Retype all the records with nothing changed.

════

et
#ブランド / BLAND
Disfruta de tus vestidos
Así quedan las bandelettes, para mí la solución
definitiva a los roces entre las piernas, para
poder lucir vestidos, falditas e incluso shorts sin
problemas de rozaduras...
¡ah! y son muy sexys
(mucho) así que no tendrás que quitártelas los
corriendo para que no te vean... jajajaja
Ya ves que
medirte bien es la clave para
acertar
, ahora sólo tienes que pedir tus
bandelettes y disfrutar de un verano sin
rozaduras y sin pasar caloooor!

════

# ANSWER BOX
et
#ブランド / BLAND
Disfruta de tus vestidos
Así quedan las bandelettes, para mí la solución
definitiva a los roces entre las piernas, para
poder lucir vestidos, falditas e incluso shorts sin
problemas de rozaduras...
¡ah! y son muy sexys
(mucho) así que no tendrás que quitártelas los
corriendo para que no te vean... jajajaja
Ya ves que
medirte bien es la clave para
acertar
, ahora sólo tienes que pedir tus
bandelettes y disfrutar de un verano sin
rozaduras y sin pasar caloooor!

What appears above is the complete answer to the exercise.